Strategy: Planning for a Power Outage Google Style
We can all learn from problems. The Google App Engine team has created a teachable moment through a remarkably honest and forthcoming post-mortem for February 24th, 2010 outage post, chronicling in elaborate detail a power outage that took down Google App Engine for a few hours.
The world is ending! The cloud is unreliable! Jump ship! Not. This is not evidence that the cloud is a beautiful, powerful and unsinkable ship that goes down on its maiden voyage. Stuff happens, no matter how well you prepare. If you think private datacenters don't go down, well, then I have some rearangeable deck chairs to sell you. The goal is to keep improving and minimizing those failure windows. From that perspective there is a lot to learn from the problems the Google App Engine team encountered and how they plan to fix them.
Please read the article for all the juicy details, but here's what struck me as key:
- Power fails. Plan for it. This seems to happen with unexpected frequency for such expensive and well tended systems. The point here is to consider how a complex distributed system responds to power failures, not dissecting the merits of various diesel powered backup systems.
- Double faults happen. Expect it. It's quite common when disaster planning to assume single independent failures when creating scenarios of doom. This makes for nice MTTR and MTTF numbers. It's also BS. Stuff fails in the most strange and unexpected ways. The GAE team experienced a double failure: hardware and procedure. This isn't an outlier. Black swan events happen, we just can't be sure of the distribution.

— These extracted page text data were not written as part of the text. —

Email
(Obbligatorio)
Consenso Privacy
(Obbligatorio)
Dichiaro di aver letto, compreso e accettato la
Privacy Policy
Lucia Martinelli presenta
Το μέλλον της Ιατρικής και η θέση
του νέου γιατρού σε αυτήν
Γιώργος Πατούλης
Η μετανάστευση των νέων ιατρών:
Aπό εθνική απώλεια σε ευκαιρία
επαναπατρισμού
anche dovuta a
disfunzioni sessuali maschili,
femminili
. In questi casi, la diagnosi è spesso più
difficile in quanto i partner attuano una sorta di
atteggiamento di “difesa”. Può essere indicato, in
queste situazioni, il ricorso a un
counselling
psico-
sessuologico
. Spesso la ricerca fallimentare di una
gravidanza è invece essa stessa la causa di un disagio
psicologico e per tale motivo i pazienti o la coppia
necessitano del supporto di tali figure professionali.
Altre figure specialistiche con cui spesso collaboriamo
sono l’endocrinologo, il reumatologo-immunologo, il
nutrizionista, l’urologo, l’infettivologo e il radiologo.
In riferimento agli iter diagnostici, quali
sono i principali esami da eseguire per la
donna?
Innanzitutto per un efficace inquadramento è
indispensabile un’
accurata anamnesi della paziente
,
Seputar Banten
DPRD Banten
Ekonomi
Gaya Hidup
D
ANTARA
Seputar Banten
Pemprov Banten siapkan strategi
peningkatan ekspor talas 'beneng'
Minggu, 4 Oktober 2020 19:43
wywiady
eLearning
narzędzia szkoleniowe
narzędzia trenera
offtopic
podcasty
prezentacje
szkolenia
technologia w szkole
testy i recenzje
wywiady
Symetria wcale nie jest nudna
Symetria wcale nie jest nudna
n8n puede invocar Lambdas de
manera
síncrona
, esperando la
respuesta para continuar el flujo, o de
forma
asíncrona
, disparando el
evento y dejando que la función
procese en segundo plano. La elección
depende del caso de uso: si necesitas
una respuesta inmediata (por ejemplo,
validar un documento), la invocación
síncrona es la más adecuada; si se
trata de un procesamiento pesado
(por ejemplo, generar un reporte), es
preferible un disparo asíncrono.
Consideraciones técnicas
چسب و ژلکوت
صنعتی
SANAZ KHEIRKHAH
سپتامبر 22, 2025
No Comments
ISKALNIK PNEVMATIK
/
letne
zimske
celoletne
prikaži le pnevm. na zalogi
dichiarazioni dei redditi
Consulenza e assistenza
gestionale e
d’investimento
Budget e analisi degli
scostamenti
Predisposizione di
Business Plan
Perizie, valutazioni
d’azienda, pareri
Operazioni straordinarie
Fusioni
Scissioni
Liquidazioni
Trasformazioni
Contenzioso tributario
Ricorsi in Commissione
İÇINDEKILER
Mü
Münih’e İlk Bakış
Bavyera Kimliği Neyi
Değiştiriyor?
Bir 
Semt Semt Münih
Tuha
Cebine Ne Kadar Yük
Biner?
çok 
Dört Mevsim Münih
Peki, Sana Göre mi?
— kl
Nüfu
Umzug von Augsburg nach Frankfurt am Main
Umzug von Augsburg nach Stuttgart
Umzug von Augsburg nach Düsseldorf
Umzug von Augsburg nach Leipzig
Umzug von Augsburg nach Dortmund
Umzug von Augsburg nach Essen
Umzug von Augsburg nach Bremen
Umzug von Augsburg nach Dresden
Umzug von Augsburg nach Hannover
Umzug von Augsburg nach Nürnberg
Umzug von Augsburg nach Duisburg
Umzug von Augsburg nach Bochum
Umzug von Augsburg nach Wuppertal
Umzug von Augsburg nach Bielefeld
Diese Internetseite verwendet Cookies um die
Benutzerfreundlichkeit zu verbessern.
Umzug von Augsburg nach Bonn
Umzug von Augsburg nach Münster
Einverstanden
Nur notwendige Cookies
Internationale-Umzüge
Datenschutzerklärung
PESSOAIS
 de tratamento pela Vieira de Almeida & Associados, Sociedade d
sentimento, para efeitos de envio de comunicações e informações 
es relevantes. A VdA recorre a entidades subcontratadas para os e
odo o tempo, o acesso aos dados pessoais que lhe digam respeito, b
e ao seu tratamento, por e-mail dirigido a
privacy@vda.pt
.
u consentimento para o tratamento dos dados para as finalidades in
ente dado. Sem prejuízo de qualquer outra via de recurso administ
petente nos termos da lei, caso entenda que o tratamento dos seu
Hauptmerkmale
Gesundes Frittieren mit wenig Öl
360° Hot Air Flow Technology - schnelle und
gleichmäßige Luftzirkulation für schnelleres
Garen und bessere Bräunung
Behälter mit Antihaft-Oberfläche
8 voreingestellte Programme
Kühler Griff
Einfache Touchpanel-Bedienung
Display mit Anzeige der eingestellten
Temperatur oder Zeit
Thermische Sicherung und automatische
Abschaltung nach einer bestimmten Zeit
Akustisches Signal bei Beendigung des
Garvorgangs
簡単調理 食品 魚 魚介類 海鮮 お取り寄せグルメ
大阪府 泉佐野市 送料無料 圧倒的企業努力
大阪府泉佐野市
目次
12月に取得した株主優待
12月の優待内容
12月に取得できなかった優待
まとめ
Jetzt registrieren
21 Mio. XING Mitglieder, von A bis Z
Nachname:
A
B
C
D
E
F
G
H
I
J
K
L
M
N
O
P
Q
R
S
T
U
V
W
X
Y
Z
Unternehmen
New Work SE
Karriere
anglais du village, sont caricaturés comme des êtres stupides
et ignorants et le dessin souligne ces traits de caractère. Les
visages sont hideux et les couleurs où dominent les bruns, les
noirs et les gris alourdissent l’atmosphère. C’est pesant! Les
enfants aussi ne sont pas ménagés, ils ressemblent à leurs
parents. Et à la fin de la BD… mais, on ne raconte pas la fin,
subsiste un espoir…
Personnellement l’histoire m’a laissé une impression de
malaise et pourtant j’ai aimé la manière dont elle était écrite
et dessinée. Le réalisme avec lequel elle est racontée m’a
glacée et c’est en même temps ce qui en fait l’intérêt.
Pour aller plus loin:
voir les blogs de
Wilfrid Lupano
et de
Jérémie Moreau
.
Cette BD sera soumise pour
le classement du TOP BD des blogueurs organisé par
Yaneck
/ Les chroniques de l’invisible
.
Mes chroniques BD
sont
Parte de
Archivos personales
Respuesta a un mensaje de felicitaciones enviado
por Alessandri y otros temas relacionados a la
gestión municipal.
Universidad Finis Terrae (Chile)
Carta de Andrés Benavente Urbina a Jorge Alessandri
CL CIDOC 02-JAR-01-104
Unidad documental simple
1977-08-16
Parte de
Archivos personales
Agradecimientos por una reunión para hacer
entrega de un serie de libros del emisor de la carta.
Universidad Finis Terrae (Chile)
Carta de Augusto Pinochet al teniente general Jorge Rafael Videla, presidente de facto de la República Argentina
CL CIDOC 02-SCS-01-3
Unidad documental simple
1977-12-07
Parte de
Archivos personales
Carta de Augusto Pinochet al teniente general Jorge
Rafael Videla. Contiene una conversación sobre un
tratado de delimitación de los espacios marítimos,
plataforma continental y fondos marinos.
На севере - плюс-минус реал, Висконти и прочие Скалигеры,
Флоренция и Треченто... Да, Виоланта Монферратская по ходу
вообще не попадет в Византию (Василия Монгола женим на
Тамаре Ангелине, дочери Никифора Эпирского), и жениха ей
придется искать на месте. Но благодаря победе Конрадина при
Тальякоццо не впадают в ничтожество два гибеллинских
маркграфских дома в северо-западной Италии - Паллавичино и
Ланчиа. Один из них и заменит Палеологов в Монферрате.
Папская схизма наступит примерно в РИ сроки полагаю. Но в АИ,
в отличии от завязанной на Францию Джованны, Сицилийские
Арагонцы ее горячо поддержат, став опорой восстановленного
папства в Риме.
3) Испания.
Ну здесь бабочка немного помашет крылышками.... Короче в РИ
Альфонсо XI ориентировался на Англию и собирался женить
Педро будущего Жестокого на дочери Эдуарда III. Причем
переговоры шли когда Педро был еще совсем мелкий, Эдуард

- Distributed ops responsibility. Drill it. There are many ways to structure operations. Developers can be responsible for dealing with problems or a separate op team can be responsible. GAE apparently uses a separate ops team, which is nice because it means no beepers for developers. It's also a problem though. When a separate ops team is involved it requires a very complicated set of procedures be put in place so people who know nothing about the software can manage it. It also requires a very high level of software automation so a system can be treated as a black box. This process broke down and the ops team didn't know what to do when unexpected problems arose. When you read it took 2 hours to reach "An engineer with familiarity with the unplanned failover procedure", that's not good. This happens for a lot reasons. Software evolves like 10 times faster than ops interactions, so something was left undone. Software releases need to become much more structured in their handoffs to the ops team so that these problems have less of a chance of happening. GAE also implemented a key procedure: drills. You have to practice handling failures constantly. Soldiers endlessly drill precisely so they can deal with emergency situations without thinking. A similar motivation applies to the ops-developer dynamic as well.
- Measure and correlate the right things. The first clue that there was a problem seemed to be a traffic drop. One can imagine many reasons for a traffic drop. Weren't there higher level alarms indicating which systems were failing? That might have led to a quicker diagnosis.
- Partial failure. Handle it. There's a line of thought that says you can assume partitioning can never happen in a datacenter. The network infrastructure should just work and you can assume all or nothing reliability. The GAE folks found this was not true. Not all of their machines failed which must have confused the failure detection and failover systems. The architecture GAE has chosen may have made the problem worse. They have a primary datacenter backed up by a secondary datacenter. Failover is an all or nothing situation, which makes the failover systems a single point of failure. Failing over smaller units of services can be rmore obust, but also has more failure scenarios involved. Pick your poison. In response GAE has decided to add A new option for higher availability using synchronous replication for reads and writes, at the cost of significantly higher latency. Interestingly Amazon has already done something similar with SimpleDB.
- Be complete, honest, make meaningful improvements. GAE has chosen to take the high road and be honest and forthcoming with the problems they've had and how they plan to fix them. Some of the problems they shouldn't have had, but they told us about them anyway. That helps build trust. Expecting 100% uptime is lunacy. What we can expect is people who are apologetic, who are sincere, who care, who try, who are honest, and who are dedicated to improving. That seems to be the case here.
- Have a backup plan. If you are a GAE client what do you do when their site goes down? It will. Unfortunately there's no clear answer for that today. If you have your own datacenter the answer is probably even harder because it's likely your software isn't componetized as well. Big balls of mud are hard to move.